**FRAGMENTO DEL DOCUMENTO**
El 28 de diciembre pasado hizo exactamente 111 años que
Baroja le puso el punto final a El mayorazgo
de Labraz. Era su cuarta novela, a una por año, y, como las anteriores,
había nacido en forma de folletín. Me imagino que se habrá estudiado el doble
efecto de cohesión y de disgregación que causó esta técnica en Baroja: cohesión
porque el autor necesita una continuidad, un qué será, con una estructura general sencilla que sirve de cordel
para ir colgando los capítulos; y disgregación para que estos capítulos sean
entidades autónomas, episodios, pero no solo desde el punto de vista narrativo,
sino también del estilístico.
En El mayorazgo de Labraz es quizá donde
más extremosamente se perciben esas
características que por otra parte determinarán la narrativa entera de Baroja.
Venía de escribir un folletín ibseniano (La
casa de Aizgorri), un folletín dickensiano (Paradox) y un folletín nietzscheano (Camino de perfección), y en El
mayorazgo procedió a juntarlo todo. En cuanto al estilo, y respectivamente,
mezcló el modernismo galaizante con los tipos raros y exagerados y con el
narrar velozmente lento de Galdós. Las interpolaciones para que el relato
respire cobran consistencia de historias alternativas; proliferan personajes
que por sí solos ya darían para un novelón decimonónico, pero Baroja los usa
para los momentos adecuados y los puede sacrificar en aras de lo único en lo
que debe pensar un folletinista: que la cosa no decaiga. Por eso nos parece que
se podía haber ahorrado algún párrafo en la historia del monje aquel perseguido
por Verísimo, o nos cansa
un poco el gran final galdosiano, al tiempo que nos parece perfecta la breve y
extraordinaria escena del organista. Es decir, tendemos a leer todo seguido pero a juzgar
sus partes, como aquel que entra en un museo y va celebrando unas pinturas más
que otras.

**DATOS PROPORCIONADOS**
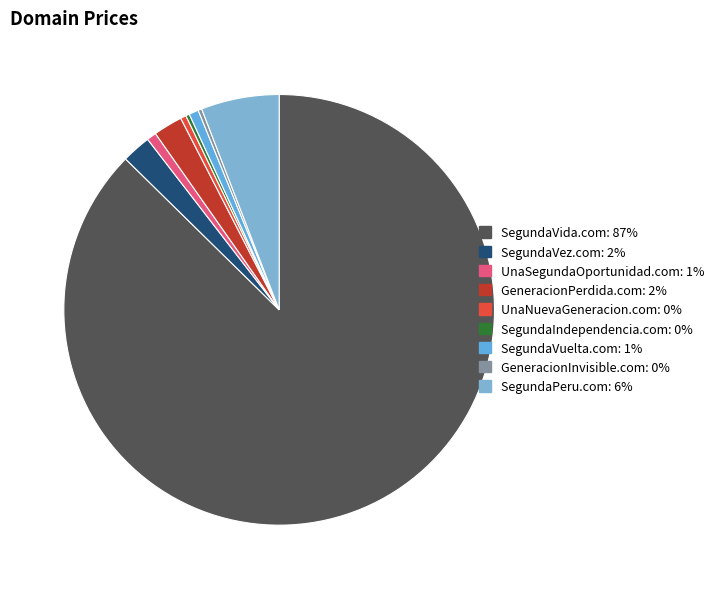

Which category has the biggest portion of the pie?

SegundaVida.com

==

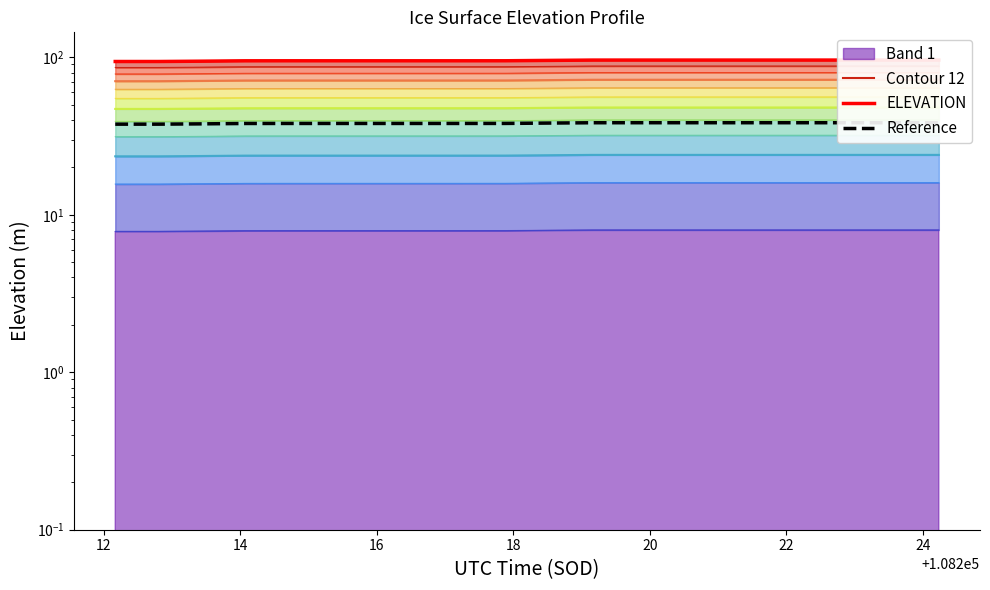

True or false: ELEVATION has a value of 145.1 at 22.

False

**CONSIGNA A**
Extrae del fragmento sobre El mayorazgo de Labraz el pasaje que va desde "En El mayorazgo" hasta "entera de Baroja.", este último incluido.
**CONSIGNA B**
Según el fragmento sobre El mayorazgo de Labraz, ¿qué novela de Baroja fue un folletín dickensiano?

**SOLUCIÓN A**
En El mayorazgo de Labraz es quizá donde
más extremosamente se perciben esas
características que por otra parte determinarán la narrativa entera de Baroja.

**SOLUCIÓN B**
Paradox.